RE Seminole Milk, we discussed this on the Milk Car Yahoo group a couple of years back. This was apparently a short lived one car operation that was transloaded as the processor was a mile ot two from the nearest possible unloading spot at Jacksonville Terminal Station. I see Athearn/Roundhouse offered this model on one of their MDT milk reefers (wrong car unfortunately).

I would very much like to get copies of your Ever Sweet photos. Maybe you can have them scanned. We can discuss further off line. Stan Rydarowicz offers resin reefer doors so I may be able to find something to replace the incorrect door when I see him in Naperville if I can get the correct demensions. Athearn seems to have gotten the paint right on their renditions of GPEX 977 and 969. Too bad it's on such a poor model.
Hello agan Bill and all,

Yes, both the Hood and Whiting OJ shipments from Florida were direct to Boston. The processing plants of both dairies were immediately adjacent to different parts of the B&M large group of yards in the Charlestown, Cambridge and East Somerville area.
The 8,000 gal cars were 52 ft. in length while the 6,000 gal. cars were only 40 ft. The quickest way to tell is to look at the side panels. On the 6,000 gal. cars there are three matching body panels centered in the total of seven on either side of the doors. On the 8,000 gal. cars that number increases to four matching panels out of the total of eight. If you are satisfied with the InterMountain car's
well documented shortcomings I suppose you could always get two and sacrifice one to get the needed panels or, more economically, get three and sacrifice one to get two of the needed 52 ft. length.

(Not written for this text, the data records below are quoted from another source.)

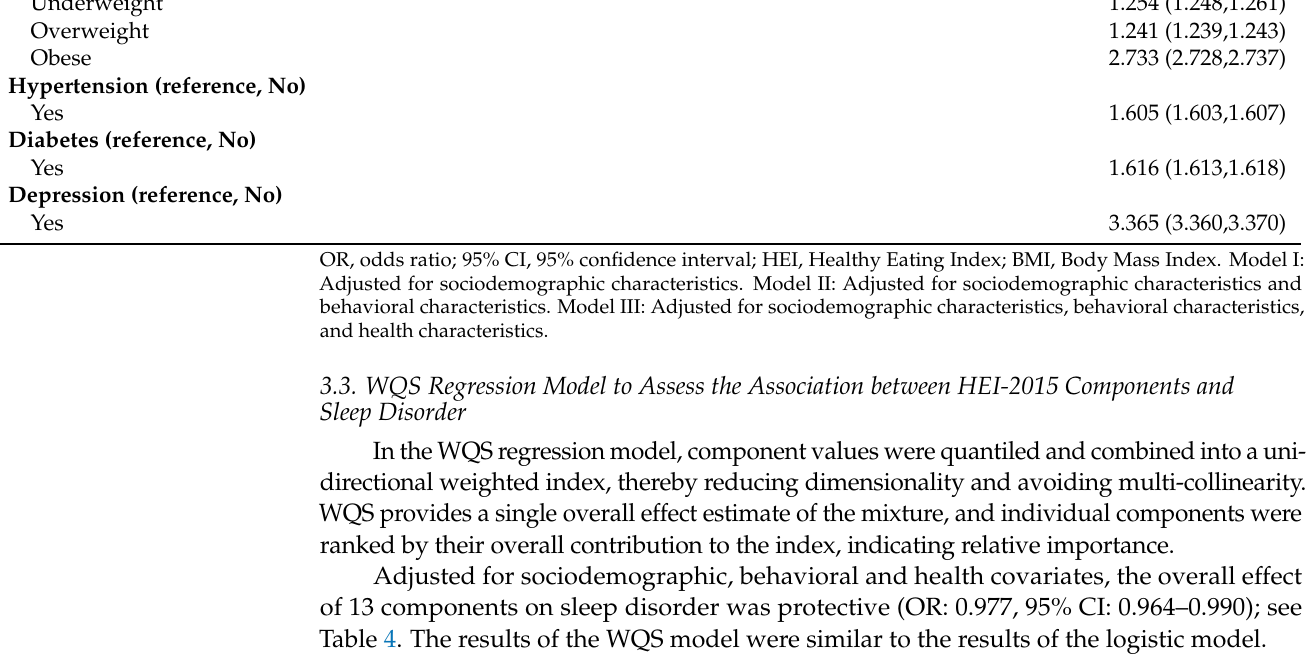
Table 4. The results of the WQS model were similar to the results of the logistic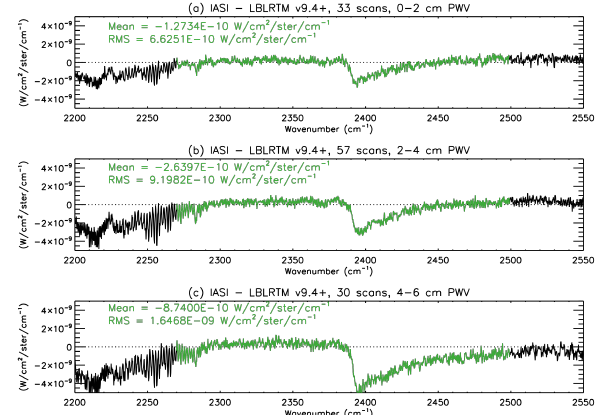
Fig. 11. Mean final (a posteriori) radiance residuals in the CO 2 ν 3 band using LBLRTM v9.4 + as in Fig. 7c, but only for profiles with (a) 0 to 2cm, (b) 2 to 4cm, and (c) 4 to 6cm of precipitable water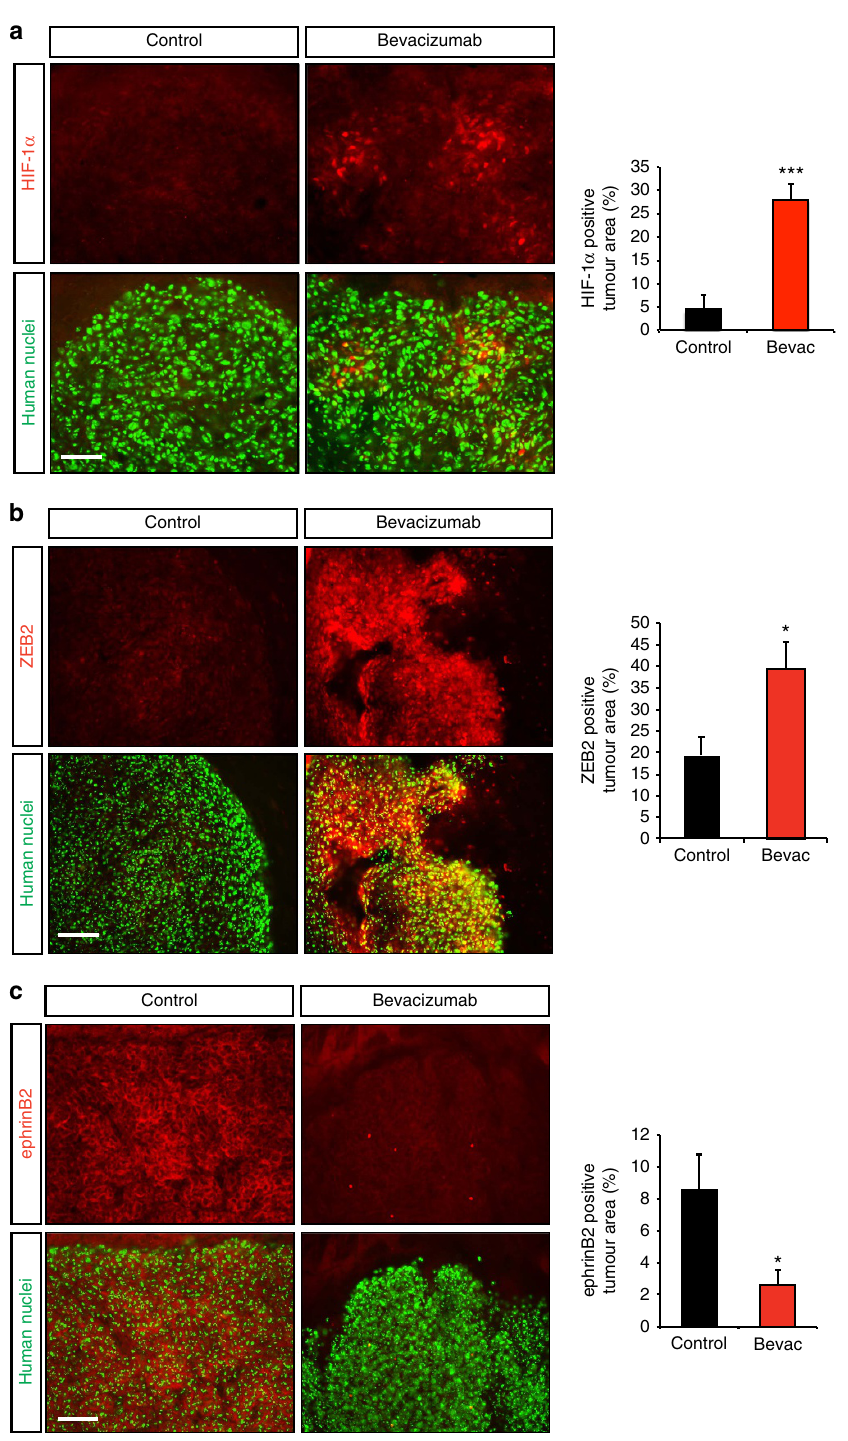
Figure 6 | The HIF-1 a /ZEB2/ephrinB2 pathway is activated following anti-angiogenic therapy. ( a – c ) Immunofluorescence analysis of intracranial G55 glioblastoma xenografts following IgG control or bevacizumab treatment (red: anti-HIF-1 a , -ZEB2, -ephrinB2; green: anti-human nuclei (tumour cells)). The graphs represent quantifications of the tumour area positive for the respective staining ( n ¼ 8 tumours). * P o 0.05, *** P o 0.001 using Student’s t -test. Scale bars, 100 m m ( a ), 20 m m ( b , c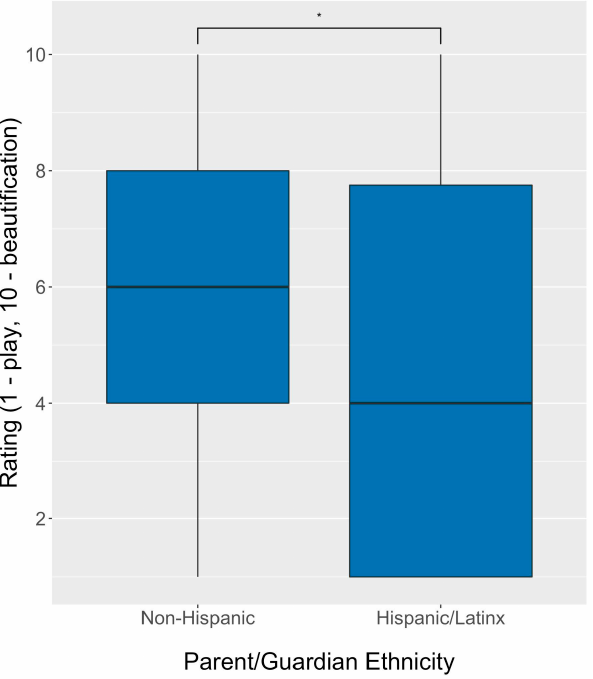
Figure 4. CMBP-use motivation scale (play–beautification rating) by parent/guardian ethnicity ( n = 217). * p -value = 0.039.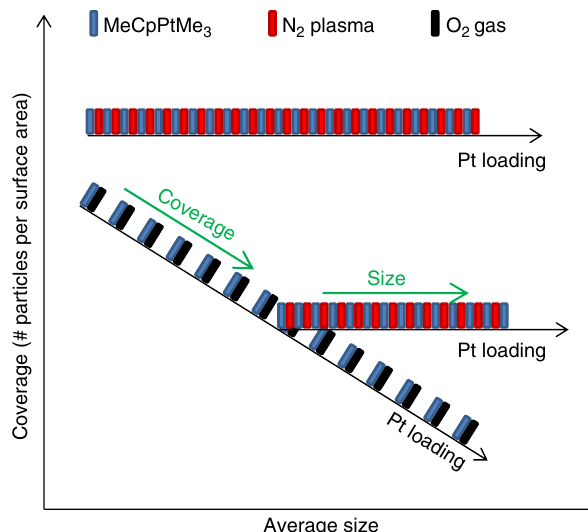
Fig. 4 Morphological tuning of Pt nanoparticles using ALD. ALD recipe scheme showing the evolution of Pt nanoparticle coverage and size during the application of O 2 -based and N 2 * -based Pt ALD cycles. The blue, red, and black rectangles represent exposures to the Pt precursor, N 2 plasma and O 2 gas, respectively. For the O 2 -based Pt ALD process (alternating blue and black rectangles), the coverage decreases and the average size increases with increasing number of ALD cycles. For the N 2 * -based Pt ALD process (alternating blue and red rectangles), the coverage remains constant and the average size increases with increasing number of ALD cycles. By combining both processes, both the particle coverage and particle size can be tuned as indicated by the green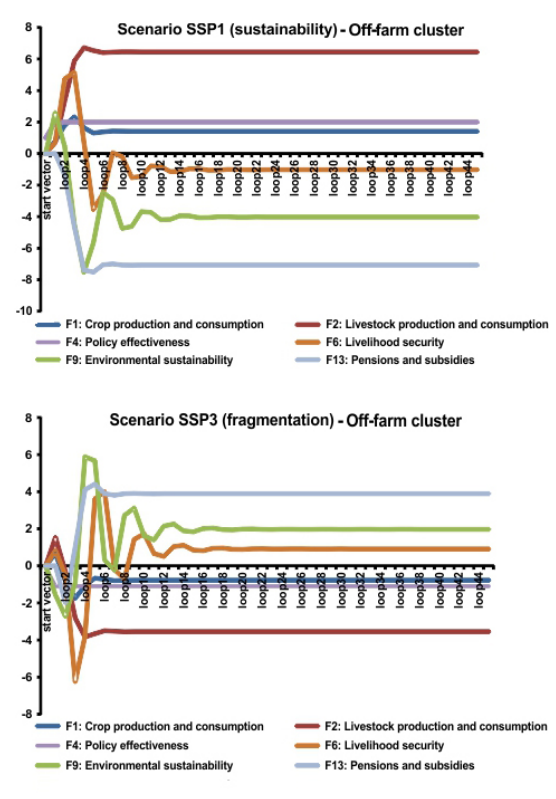
Fig. 8 . Output of the SSP1 scenario (sustainability) and of the SSP3 scenario (fragmentation) for the off-farm cluster. X-axis: number of iterations of vector matrix, indicating the number of loops necessary to the stabilization; Y-axis: value of the factors. Values indicate the importance of the factor in different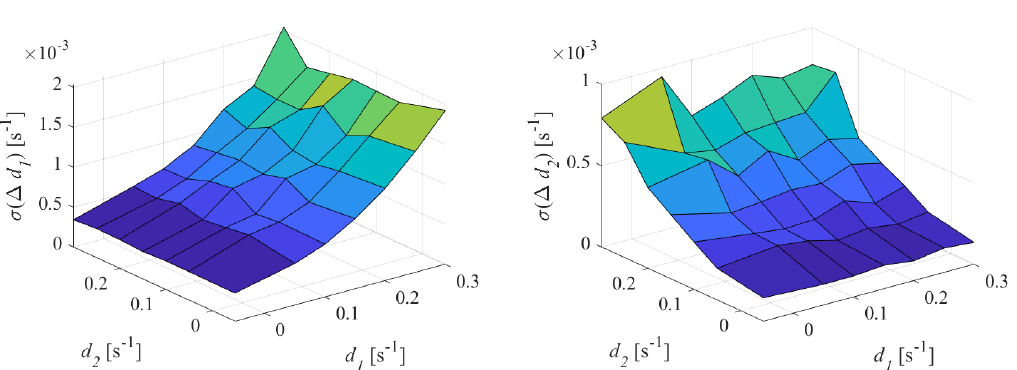
Figure 14. Standard deviation of ∆ d versus damping coefficients obtained in experimental tests with digitized signals; results for frequency f 1 ( on the left ) and f 2 ( on the right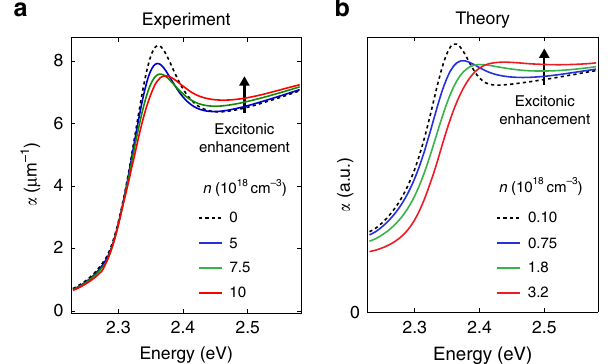
Fig. 4 Comparison between experimental and theoretical absorption spectra. a Experimental absorption spectrum of CH 3 NH 3 PbBr 3 single crystals for the excitation densities of 5, 7.5 and 10 × 10 18 cm − 3 at 1 ps. Similar trends can be observed at any time delay between 500 fs and several ps. b Theoretical absorption spectra of CH 3 NH 3 PbBr 3 in the presence of increasing carrier densities, as calculated with the SBE. The black arrow indicates the excitonic enhancement of the above-gap absorption associated with the presence of e – h correlations in the highly photoexcited material. In both cases, the Wannier bound exciton peak persists above n M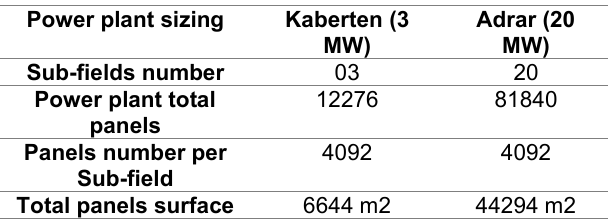
Table 9. Inverter technical specifications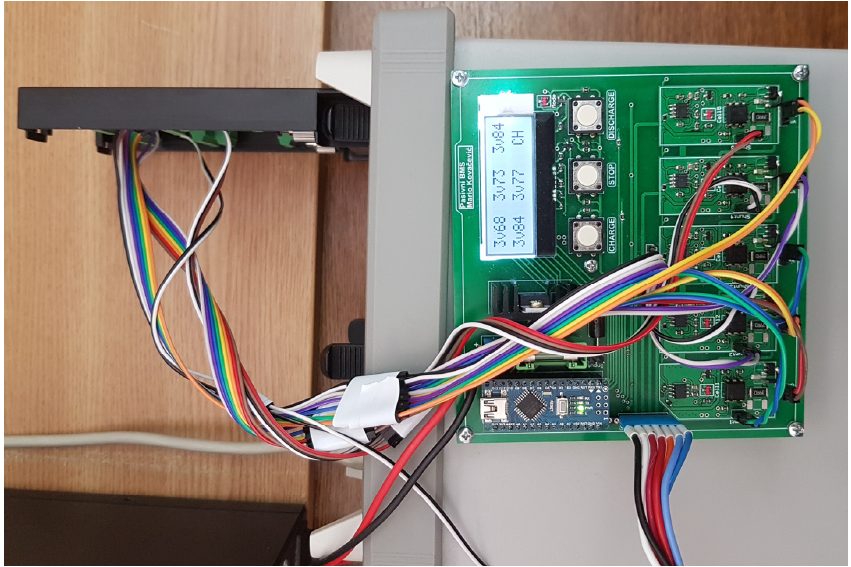
Figure 13. Passive BMS PCB in operation.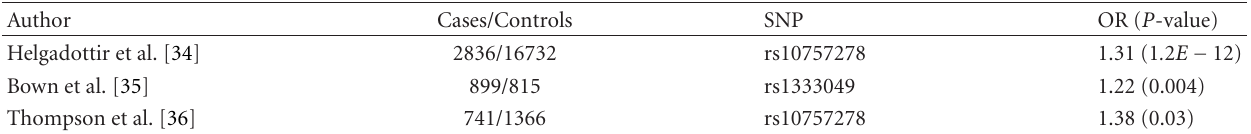
Table 3: Association with SNPs in the 9p21 locus with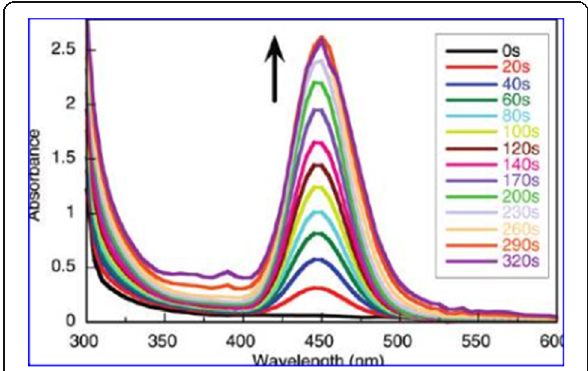
Fig. 15 UV-vis absorption spectra following irradiation (350 nm, four lamps) of a toluene solution containing 2 mM silver trifluoroacetate, 2 mM I-2959, 2 mM cyclohexylamine. Reaction performed and monitored directly in a 0.7 × 0.3 cm quartz cuvette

The EverSweet cars, as you noted, can be modified from Walthers cars.
Don't forget to remove the boltheads on the ends and sides from the ice bunkers of the express reefer version that Walthers did not remove when offerng the car with only a different roof for a "milk car" version.

You suggest the addition of "normal" freight car nomenclature to the EverSweet cars. This does not appear at all in the two "as shopped and repainted" photos taken for the record that I have. In the case of Whiting, while I am well aware of their having brought OJ from Florida to Boston in such cars the specific cars have never been identified. The Hood cars are another matter. Whiting gave up on their milk tank cars, both owned and leased, over a dozen years earlier than Hood, the last known user of such cars for either milk or OJ transport, Hood not ending such movements until August 1972 as best we can determine. None of the cars remaining in use at that time ever received any additional lettering other then the "Push or shove to rest" at the ends of the car sides mentioned previously. There was no lettering added to denote which cars were for OJ service and which were not either. The BOL would provide the info. As to the lack of freight car nomenclature I suspect it was not required becasue the cars were always in dedicated route service rather than free roamers.
In milk service the Hood cars were limited to operating over a maximum of eight railroads and the Whiting cars six. In OJ service I suspect it was not many more and therein is probably the reason none of the Hood or Whiting cars in OJ service are known to have acquired
standard freight car data lettering. As noted, I am unaware of such lettering being applied to either of the two EverSweet cars and would like to see photos of same if they can be found. I will see what I can do with prints for you of the two photos I have of them but would suggest you query me privately in a three weeks or so to see where I'm at with that. I'm sure nothing will occur for at least the next two. You will need Borden's GPEX 950 as well.